• Required action: Copy out the material verbatim, everything from the line containing "Suppose the snowman" down to the line containing "Answer: approximately 180°", both of those lines included.

_ _ _

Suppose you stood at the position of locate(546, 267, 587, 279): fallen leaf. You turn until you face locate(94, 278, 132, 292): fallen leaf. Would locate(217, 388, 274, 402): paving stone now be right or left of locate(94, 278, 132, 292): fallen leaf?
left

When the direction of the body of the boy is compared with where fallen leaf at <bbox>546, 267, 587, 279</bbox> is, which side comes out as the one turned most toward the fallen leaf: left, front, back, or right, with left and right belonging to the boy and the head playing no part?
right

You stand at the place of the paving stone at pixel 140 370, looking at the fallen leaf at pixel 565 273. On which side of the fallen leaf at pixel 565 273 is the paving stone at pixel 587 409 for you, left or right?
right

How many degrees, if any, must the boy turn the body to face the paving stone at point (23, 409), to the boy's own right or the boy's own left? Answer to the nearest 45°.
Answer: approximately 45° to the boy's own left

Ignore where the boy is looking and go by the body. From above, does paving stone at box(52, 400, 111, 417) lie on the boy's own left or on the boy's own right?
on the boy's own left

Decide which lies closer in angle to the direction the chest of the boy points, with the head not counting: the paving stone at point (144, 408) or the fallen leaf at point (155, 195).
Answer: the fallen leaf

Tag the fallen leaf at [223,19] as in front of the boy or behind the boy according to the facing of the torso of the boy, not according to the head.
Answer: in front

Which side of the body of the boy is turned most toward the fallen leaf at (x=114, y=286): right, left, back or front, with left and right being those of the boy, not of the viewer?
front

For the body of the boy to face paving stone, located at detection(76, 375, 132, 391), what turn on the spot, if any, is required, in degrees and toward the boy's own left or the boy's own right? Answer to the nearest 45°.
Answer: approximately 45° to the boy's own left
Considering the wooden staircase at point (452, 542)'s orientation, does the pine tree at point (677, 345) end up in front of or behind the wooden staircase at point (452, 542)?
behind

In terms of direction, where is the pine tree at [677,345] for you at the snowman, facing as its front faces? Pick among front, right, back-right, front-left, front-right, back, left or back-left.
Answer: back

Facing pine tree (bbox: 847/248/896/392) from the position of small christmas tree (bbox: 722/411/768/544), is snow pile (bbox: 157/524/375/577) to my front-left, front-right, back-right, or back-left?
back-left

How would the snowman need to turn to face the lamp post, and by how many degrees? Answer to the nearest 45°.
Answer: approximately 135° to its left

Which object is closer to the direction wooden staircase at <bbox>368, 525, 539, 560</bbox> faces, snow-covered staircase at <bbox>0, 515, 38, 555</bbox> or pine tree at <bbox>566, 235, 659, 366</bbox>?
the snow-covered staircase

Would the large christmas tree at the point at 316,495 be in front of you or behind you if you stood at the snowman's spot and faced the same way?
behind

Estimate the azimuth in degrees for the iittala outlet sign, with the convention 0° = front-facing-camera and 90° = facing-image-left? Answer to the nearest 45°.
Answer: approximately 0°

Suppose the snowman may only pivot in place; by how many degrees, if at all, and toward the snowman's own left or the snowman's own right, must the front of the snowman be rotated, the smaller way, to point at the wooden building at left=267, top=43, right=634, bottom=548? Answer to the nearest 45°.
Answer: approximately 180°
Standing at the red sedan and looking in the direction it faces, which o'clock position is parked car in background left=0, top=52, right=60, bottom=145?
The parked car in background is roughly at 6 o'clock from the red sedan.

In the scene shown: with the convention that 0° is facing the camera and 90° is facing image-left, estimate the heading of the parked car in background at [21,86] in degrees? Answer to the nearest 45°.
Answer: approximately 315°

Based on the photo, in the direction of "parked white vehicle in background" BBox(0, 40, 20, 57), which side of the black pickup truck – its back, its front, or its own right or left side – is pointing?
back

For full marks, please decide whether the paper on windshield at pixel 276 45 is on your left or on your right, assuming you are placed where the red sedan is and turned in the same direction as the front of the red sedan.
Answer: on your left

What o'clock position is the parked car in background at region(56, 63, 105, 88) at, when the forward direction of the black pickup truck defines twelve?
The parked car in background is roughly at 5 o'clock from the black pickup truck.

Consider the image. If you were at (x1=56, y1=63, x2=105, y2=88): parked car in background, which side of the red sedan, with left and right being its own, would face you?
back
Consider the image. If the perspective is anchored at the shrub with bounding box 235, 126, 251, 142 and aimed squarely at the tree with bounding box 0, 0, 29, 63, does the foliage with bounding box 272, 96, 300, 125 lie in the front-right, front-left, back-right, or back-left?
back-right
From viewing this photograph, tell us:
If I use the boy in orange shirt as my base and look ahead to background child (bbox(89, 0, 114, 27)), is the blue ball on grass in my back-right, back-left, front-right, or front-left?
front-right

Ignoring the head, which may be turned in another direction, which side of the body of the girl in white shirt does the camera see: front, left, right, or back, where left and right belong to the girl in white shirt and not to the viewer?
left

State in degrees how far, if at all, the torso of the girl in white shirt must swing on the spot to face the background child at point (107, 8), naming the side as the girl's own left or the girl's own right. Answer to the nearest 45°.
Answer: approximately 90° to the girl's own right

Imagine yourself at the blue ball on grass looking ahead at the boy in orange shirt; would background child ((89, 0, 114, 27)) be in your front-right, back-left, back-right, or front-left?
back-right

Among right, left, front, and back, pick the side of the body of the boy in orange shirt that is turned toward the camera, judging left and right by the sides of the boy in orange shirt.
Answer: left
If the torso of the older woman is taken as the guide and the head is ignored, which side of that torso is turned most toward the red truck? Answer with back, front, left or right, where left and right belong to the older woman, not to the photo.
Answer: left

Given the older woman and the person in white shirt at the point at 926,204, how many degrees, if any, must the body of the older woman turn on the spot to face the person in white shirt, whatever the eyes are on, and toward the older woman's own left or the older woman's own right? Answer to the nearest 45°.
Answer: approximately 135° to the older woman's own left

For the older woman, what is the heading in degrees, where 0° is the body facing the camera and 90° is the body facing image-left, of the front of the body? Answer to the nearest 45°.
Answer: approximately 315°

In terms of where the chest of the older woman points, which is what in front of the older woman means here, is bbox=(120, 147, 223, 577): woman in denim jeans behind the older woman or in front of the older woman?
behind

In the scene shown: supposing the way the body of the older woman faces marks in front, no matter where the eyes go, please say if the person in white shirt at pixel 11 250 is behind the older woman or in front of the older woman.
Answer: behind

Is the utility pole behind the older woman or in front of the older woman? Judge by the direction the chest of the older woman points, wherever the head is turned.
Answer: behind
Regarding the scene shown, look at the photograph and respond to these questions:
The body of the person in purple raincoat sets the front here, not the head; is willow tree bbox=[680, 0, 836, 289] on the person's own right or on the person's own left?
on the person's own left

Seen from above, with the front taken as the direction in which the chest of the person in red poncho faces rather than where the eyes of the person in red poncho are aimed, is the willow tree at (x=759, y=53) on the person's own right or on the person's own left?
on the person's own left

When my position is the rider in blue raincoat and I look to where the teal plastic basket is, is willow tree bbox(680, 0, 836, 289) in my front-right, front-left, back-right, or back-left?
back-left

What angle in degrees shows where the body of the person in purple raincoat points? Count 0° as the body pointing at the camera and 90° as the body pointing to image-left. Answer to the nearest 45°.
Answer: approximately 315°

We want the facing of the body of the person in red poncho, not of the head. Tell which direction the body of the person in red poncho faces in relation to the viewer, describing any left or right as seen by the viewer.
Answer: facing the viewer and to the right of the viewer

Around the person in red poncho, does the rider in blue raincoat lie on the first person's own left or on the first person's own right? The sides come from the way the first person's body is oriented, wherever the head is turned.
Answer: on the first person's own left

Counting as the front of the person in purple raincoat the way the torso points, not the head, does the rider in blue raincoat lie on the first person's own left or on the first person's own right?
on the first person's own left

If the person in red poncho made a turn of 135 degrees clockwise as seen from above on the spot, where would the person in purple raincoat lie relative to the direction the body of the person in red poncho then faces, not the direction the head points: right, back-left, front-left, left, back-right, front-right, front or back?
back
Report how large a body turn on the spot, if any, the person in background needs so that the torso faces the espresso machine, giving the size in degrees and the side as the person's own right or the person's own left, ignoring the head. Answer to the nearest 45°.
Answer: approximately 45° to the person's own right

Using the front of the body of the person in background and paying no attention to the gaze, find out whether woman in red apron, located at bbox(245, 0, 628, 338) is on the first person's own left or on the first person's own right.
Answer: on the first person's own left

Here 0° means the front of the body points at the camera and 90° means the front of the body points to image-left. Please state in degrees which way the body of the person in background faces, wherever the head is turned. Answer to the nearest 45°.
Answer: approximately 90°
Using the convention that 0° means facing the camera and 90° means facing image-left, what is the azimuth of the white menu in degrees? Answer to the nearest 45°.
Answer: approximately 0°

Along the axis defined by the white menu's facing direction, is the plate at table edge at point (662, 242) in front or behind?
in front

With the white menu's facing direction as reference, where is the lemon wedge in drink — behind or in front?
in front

_ _ _

• Answer space:
Suppose the snowman may only pivot in place; by how many degrees, if at all, and toward the snowman's own left or the snowman's own right, must the front of the snowman be rotated, the smaller way, to point at the wooden building at left=267, top=43, right=634, bottom=548? Answer to the nearest 45°.
Answer: approximately 180°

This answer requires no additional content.